EXERCISE DIRECTIONS
What is needed is an exact repetition of the lines from the first one in the data through the line with "4: (250, 61, 0.63)", with no pictures.

Collected data entries
━━━━━━

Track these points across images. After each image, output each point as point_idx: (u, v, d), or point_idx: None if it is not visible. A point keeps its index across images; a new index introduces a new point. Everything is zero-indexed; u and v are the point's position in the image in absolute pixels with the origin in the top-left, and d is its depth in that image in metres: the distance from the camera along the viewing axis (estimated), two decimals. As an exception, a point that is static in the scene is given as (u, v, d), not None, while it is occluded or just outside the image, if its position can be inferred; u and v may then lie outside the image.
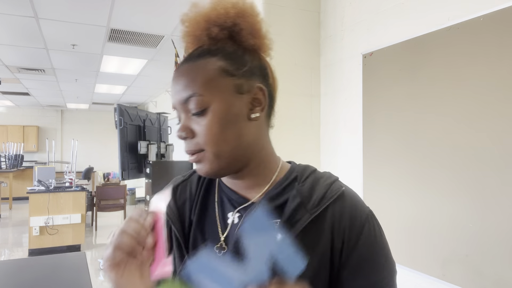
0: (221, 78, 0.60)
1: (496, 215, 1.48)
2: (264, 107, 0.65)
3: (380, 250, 0.62)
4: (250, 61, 0.63)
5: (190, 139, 0.61)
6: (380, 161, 2.04)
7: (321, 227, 0.61)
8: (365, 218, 0.62)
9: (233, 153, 0.61)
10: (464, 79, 1.61)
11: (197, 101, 0.59)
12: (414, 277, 1.84)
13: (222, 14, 0.61)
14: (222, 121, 0.59)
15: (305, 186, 0.63)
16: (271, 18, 2.45)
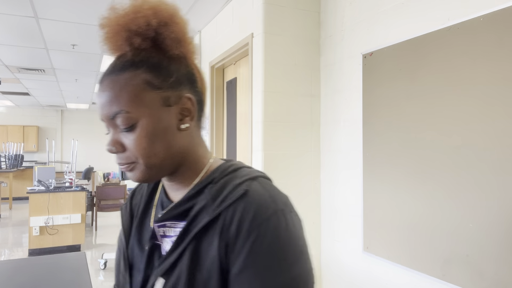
0: (147, 93, 0.59)
1: (496, 215, 1.48)
2: (193, 116, 0.64)
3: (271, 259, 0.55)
4: (176, 71, 0.62)
5: (121, 153, 0.60)
6: (380, 161, 2.04)
7: (214, 231, 0.58)
8: (258, 222, 0.56)
9: (164, 163, 0.62)
10: (464, 79, 1.61)
11: (124, 118, 0.58)
12: (414, 277, 1.84)
13: (143, 24, 0.59)
14: (151, 135, 0.59)
15: (215, 188, 0.62)
16: (271, 18, 2.45)
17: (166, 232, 0.64)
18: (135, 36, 0.60)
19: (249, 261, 0.55)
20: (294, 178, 2.52)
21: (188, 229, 0.60)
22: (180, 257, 0.60)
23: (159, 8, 0.61)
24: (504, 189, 1.46)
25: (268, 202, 0.58)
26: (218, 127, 3.38)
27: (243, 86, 2.94)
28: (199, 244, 0.59)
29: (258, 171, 0.67)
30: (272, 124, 2.45)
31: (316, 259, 2.58)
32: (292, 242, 0.57)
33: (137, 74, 0.59)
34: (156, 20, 0.60)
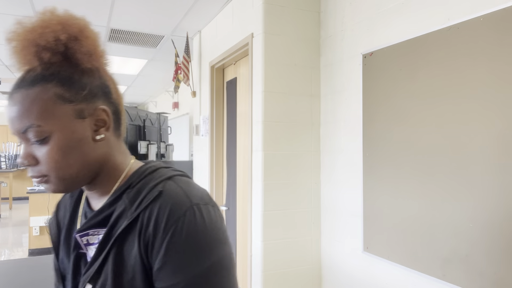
0: (58, 106, 0.60)
1: (497, 215, 1.48)
2: (109, 127, 0.65)
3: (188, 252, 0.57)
4: (89, 83, 0.63)
5: (34, 166, 0.61)
6: (380, 161, 2.04)
7: (134, 233, 0.60)
8: (174, 220, 0.58)
9: (79, 174, 0.63)
10: (464, 79, 1.61)
11: (36, 131, 0.58)
12: (414, 277, 1.84)
13: (51, 40, 0.59)
14: (64, 148, 0.60)
15: (132, 192, 0.64)
16: (271, 18, 2.45)
17: (90, 240, 0.66)
18: (44, 50, 0.60)
19: (168, 256, 0.57)
20: (294, 178, 2.52)
21: (109, 234, 0.62)
22: (104, 262, 0.62)
23: (68, 23, 0.61)
24: (504, 189, 1.46)
25: (183, 199, 0.60)
26: (218, 127, 3.38)
27: (243, 86, 2.94)
28: (121, 248, 0.61)
29: (175, 170, 0.69)
30: (272, 124, 2.45)
31: (316, 259, 2.58)
32: (208, 232, 0.59)
33: (48, 88, 0.60)
34: (66, 35, 0.60)
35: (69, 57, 0.62)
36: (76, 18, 0.63)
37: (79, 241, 0.66)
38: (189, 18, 3.43)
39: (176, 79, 4.02)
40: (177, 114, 6.50)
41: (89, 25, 0.64)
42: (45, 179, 0.61)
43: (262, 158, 2.42)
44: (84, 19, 0.65)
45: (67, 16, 0.62)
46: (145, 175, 0.66)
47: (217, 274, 0.58)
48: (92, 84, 0.63)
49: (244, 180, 2.88)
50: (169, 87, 6.89)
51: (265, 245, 2.42)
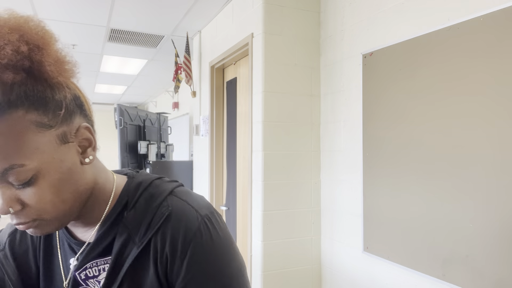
0: (38, 135, 0.49)
1: (496, 215, 1.48)
2: (95, 145, 0.57)
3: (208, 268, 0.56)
4: (63, 100, 0.52)
5: (20, 211, 0.50)
6: (380, 161, 2.04)
7: (148, 258, 0.57)
8: (190, 238, 0.56)
9: (72, 208, 0.55)
10: (464, 79, 1.61)
11: (18, 173, 0.47)
12: (414, 277, 1.84)
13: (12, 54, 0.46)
14: (56, 184, 0.51)
15: (133, 215, 0.59)
16: (271, 18, 2.45)
17: (88, 274, 0.60)
18: (5, 70, 0.46)
19: (191, 274, 0.56)
20: (294, 178, 2.51)
21: (117, 264, 0.57)
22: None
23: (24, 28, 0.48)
24: (504, 189, 1.45)
25: (193, 214, 0.58)
26: (218, 127, 3.38)
27: (243, 86, 2.94)
28: (134, 275, 0.57)
29: (170, 182, 0.64)
30: (272, 124, 2.45)
31: (316, 259, 2.58)
32: (223, 242, 0.59)
33: (19, 116, 0.47)
34: (27, 46, 0.47)
35: (34, 72, 0.49)
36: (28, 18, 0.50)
37: (78, 278, 0.60)
38: (189, 18, 3.43)
39: (176, 79, 4.02)
40: (177, 114, 6.50)
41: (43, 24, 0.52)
42: (36, 223, 0.52)
43: (262, 158, 2.42)
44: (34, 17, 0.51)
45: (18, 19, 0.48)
46: (141, 192, 0.61)
47: (239, 280, 0.59)
48: (66, 100, 0.53)
49: (244, 180, 2.88)
50: (169, 87, 6.88)
51: (265, 245, 2.42)
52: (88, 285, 0.60)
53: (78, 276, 0.60)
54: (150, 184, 0.62)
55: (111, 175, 0.64)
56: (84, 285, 0.60)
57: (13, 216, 0.51)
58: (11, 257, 0.63)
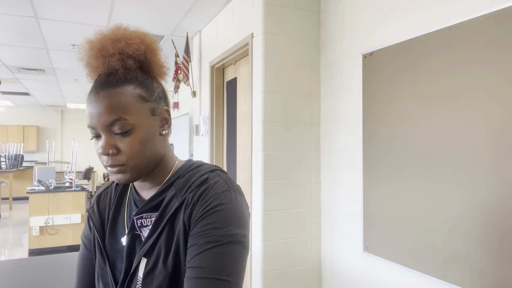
0: (139, 104, 0.72)
1: (496, 215, 1.48)
2: (170, 124, 0.79)
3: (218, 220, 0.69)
4: (157, 88, 0.77)
5: (114, 155, 0.71)
6: (380, 161, 2.04)
7: (181, 208, 0.73)
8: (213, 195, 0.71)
9: (149, 164, 0.75)
10: (464, 79, 1.61)
11: (122, 124, 0.70)
12: (414, 277, 1.84)
13: (135, 49, 0.72)
14: (142, 139, 0.72)
15: (181, 180, 0.76)
16: (271, 18, 2.45)
17: (143, 223, 0.77)
18: (128, 58, 0.72)
19: (201, 219, 0.69)
20: (294, 178, 2.51)
21: (161, 216, 0.74)
22: (157, 239, 0.73)
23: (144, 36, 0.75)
24: (504, 189, 1.45)
25: (222, 184, 0.74)
26: (218, 127, 3.38)
27: (243, 86, 2.94)
28: (172, 225, 0.73)
29: (216, 166, 0.81)
30: (272, 124, 2.45)
31: (316, 259, 2.58)
32: (238, 211, 0.71)
33: (130, 89, 0.72)
34: (144, 47, 0.74)
35: (144, 65, 0.75)
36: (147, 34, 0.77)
37: (136, 223, 0.77)
38: (189, 18, 3.43)
39: (176, 79, 4.02)
40: (177, 114, 6.50)
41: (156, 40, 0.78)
42: (122, 168, 0.72)
43: (262, 158, 2.42)
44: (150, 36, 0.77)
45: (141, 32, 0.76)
46: (192, 168, 0.79)
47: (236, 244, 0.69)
48: (158, 89, 0.77)
49: (244, 180, 2.88)
50: (169, 87, 6.88)
51: (265, 245, 2.42)
52: (141, 232, 0.77)
53: (136, 222, 0.77)
54: (200, 165, 0.80)
55: (175, 157, 0.84)
56: (138, 231, 0.77)
57: (109, 158, 0.71)
58: (97, 211, 0.86)
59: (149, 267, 0.72)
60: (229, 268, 0.67)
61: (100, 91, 0.71)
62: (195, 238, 0.69)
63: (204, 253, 0.67)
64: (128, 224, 0.80)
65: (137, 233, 0.78)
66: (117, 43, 0.72)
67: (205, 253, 0.67)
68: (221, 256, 0.67)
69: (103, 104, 0.70)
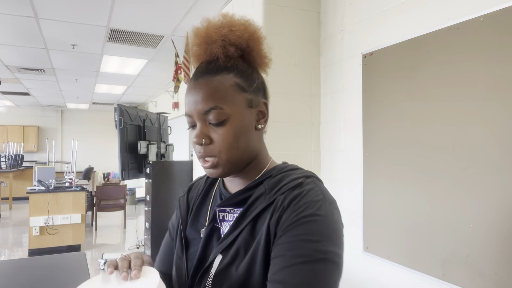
0: (237, 93, 0.69)
1: (496, 215, 1.48)
2: (267, 119, 0.74)
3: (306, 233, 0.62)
4: (257, 79, 0.73)
5: (207, 145, 0.69)
6: (380, 160, 2.04)
7: (268, 211, 0.67)
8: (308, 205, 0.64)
9: (241, 159, 0.71)
10: (464, 79, 1.61)
11: (218, 113, 0.67)
12: (414, 277, 1.84)
13: (238, 36, 0.69)
14: (236, 131, 0.68)
15: (273, 180, 0.71)
16: (271, 18, 2.45)
17: (225, 217, 0.74)
18: (230, 45, 0.70)
19: (291, 227, 0.62)
20: (294, 178, 2.51)
21: (245, 213, 0.70)
22: (237, 237, 0.68)
23: (248, 24, 0.72)
24: (504, 189, 1.45)
25: (318, 193, 0.67)
26: (218, 127, 3.37)
27: (243, 86, 2.94)
28: (254, 226, 0.68)
29: (312, 172, 0.75)
30: (272, 124, 2.45)
31: (316, 259, 2.57)
32: (332, 226, 0.64)
33: (229, 77, 0.69)
34: (248, 34, 0.71)
35: (246, 54, 0.72)
36: (251, 21, 0.73)
37: (217, 215, 0.74)
38: (189, 18, 3.43)
39: (176, 79, 4.02)
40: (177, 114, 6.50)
41: (260, 28, 0.74)
42: (215, 161, 0.69)
43: (262, 158, 2.42)
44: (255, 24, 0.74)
45: (245, 20, 0.73)
46: (286, 170, 0.74)
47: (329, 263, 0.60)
48: (258, 80, 0.73)
49: (244, 180, 2.88)
50: (169, 87, 6.88)
51: (265, 245, 2.42)
52: (222, 226, 0.74)
53: (218, 214, 0.74)
54: (296, 169, 0.75)
55: (270, 157, 0.80)
56: (219, 224, 0.74)
57: (202, 148, 0.69)
58: (185, 200, 0.85)
59: (223, 265, 0.68)
60: None
61: (200, 77, 0.69)
62: (283, 249, 0.61)
63: (294, 267, 0.59)
64: (210, 216, 0.77)
65: (217, 226, 0.74)
66: (220, 29, 0.70)
67: (296, 267, 0.59)
68: (313, 274, 0.59)
69: (201, 91, 0.68)
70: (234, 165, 0.70)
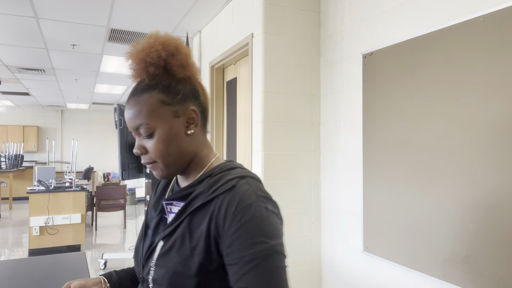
0: (161, 108, 0.78)
1: (496, 215, 1.48)
2: (197, 124, 0.83)
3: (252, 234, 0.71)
4: (183, 89, 0.81)
5: (144, 155, 0.80)
6: (380, 161, 2.04)
7: (207, 212, 0.76)
8: (242, 208, 0.73)
9: (177, 162, 0.81)
10: (464, 79, 1.61)
11: (145, 128, 0.77)
12: (414, 277, 1.84)
13: (156, 56, 0.77)
14: (165, 141, 0.78)
15: (211, 180, 0.80)
16: (271, 18, 2.45)
17: (172, 209, 0.85)
18: (150, 66, 0.78)
19: (236, 236, 0.72)
20: (294, 178, 2.51)
21: (186, 208, 0.79)
22: (177, 227, 0.79)
23: (167, 43, 0.79)
24: (504, 189, 1.46)
25: (251, 195, 0.75)
26: (218, 127, 3.38)
27: (243, 86, 2.94)
28: (192, 220, 0.78)
29: (249, 172, 0.83)
30: (272, 124, 2.45)
31: (316, 259, 2.58)
32: (270, 221, 0.74)
33: (153, 95, 0.78)
34: (165, 53, 0.78)
35: (168, 69, 0.80)
36: (173, 38, 0.81)
37: (165, 207, 0.86)
38: (189, 18, 3.43)
39: (176, 79, 4.02)
40: (177, 114, 6.50)
41: (182, 43, 0.82)
42: (154, 165, 0.80)
43: (262, 158, 2.42)
44: (179, 39, 0.82)
45: (166, 37, 0.80)
46: (225, 170, 0.82)
47: (274, 255, 0.71)
48: (184, 90, 0.81)
49: (244, 180, 2.88)
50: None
51: (265, 245, 2.42)
52: (169, 216, 0.85)
53: (166, 207, 0.86)
54: (234, 168, 0.83)
55: (214, 155, 0.88)
56: (166, 215, 0.86)
57: (141, 157, 0.81)
58: (155, 192, 0.98)
59: (163, 250, 0.79)
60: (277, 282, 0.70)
61: (130, 98, 0.80)
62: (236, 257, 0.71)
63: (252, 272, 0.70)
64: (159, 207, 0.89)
65: (165, 216, 0.86)
66: (141, 53, 0.78)
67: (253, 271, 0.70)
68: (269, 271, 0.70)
69: (130, 110, 0.79)
70: (172, 168, 0.81)
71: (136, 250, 0.90)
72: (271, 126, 2.45)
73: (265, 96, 2.43)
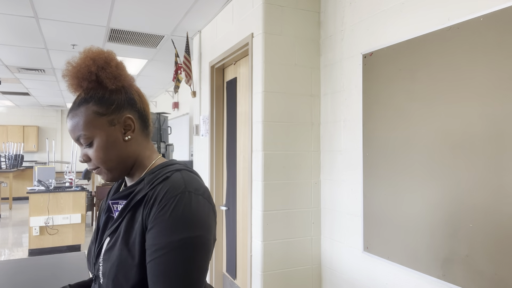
0: (97, 119, 0.84)
1: (496, 215, 1.48)
2: (134, 129, 0.89)
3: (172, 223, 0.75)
4: (117, 99, 0.87)
5: (88, 162, 0.87)
6: (380, 161, 2.04)
7: (142, 203, 0.83)
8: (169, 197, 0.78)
9: (119, 166, 0.87)
10: (464, 79, 1.61)
11: (84, 138, 0.84)
12: (414, 277, 1.84)
13: (86, 72, 0.84)
14: (104, 148, 0.85)
15: (151, 176, 0.86)
16: (271, 18, 2.45)
17: (117, 208, 0.90)
18: (83, 81, 0.85)
19: (157, 222, 0.77)
20: (294, 178, 2.51)
21: (128, 204, 0.85)
22: (120, 223, 0.85)
23: (97, 57, 0.85)
24: (504, 189, 1.46)
25: (181, 185, 0.80)
26: (218, 127, 3.38)
27: (243, 86, 2.94)
28: (133, 214, 0.84)
29: (187, 167, 0.89)
30: (272, 124, 2.45)
31: (316, 259, 2.58)
32: (191, 213, 0.77)
33: (88, 107, 0.84)
34: (95, 67, 0.84)
35: (100, 82, 0.85)
36: (103, 52, 0.86)
37: (111, 206, 0.92)
38: (189, 18, 3.43)
39: (176, 79, 4.02)
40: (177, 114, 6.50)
41: (113, 55, 0.87)
42: (98, 170, 0.87)
43: (262, 158, 2.42)
44: (110, 52, 0.88)
45: (97, 52, 0.85)
46: (163, 166, 0.88)
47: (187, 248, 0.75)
48: (119, 100, 0.87)
49: (244, 180, 2.88)
50: (169, 87, 6.88)
51: (265, 245, 2.42)
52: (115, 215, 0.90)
53: (112, 206, 0.92)
54: (171, 164, 0.89)
55: (156, 156, 0.94)
56: (113, 214, 0.91)
57: (87, 164, 0.87)
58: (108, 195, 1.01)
59: (109, 246, 0.85)
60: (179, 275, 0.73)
61: (69, 112, 0.87)
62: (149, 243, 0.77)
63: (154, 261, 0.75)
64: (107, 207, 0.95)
65: (112, 215, 0.92)
66: (73, 70, 0.84)
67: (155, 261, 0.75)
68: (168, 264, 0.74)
69: (69, 124, 0.86)
70: (116, 171, 0.87)
71: (89, 251, 0.95)
72: (271, 126, 2.45)
73: (265, 96, 2.43)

━━━━━━

RESPONSE BELOW
Track these points across images. After each image, output each point as point_idx: (u, v, d), or point_idx: None if it is not visible. A point keeps its index across images; a new index introduces a new point. Everything is zero-indexed; u and v are the point's position in the image in absolute pixels with the origin in the top-left, and d is its depth in that image in metres: the distance from the camera along the viewing axis (estimated), two decimals. As an exception, a point that is static in the scene is given as (u, v, d), not None, while it is occluded or just outside the image, if its position can be inferred; u and v may then lie outside the image.
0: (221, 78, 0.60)
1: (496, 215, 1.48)
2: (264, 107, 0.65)
3: (380, 250, 0.62)
4: (250, 61, 0.63)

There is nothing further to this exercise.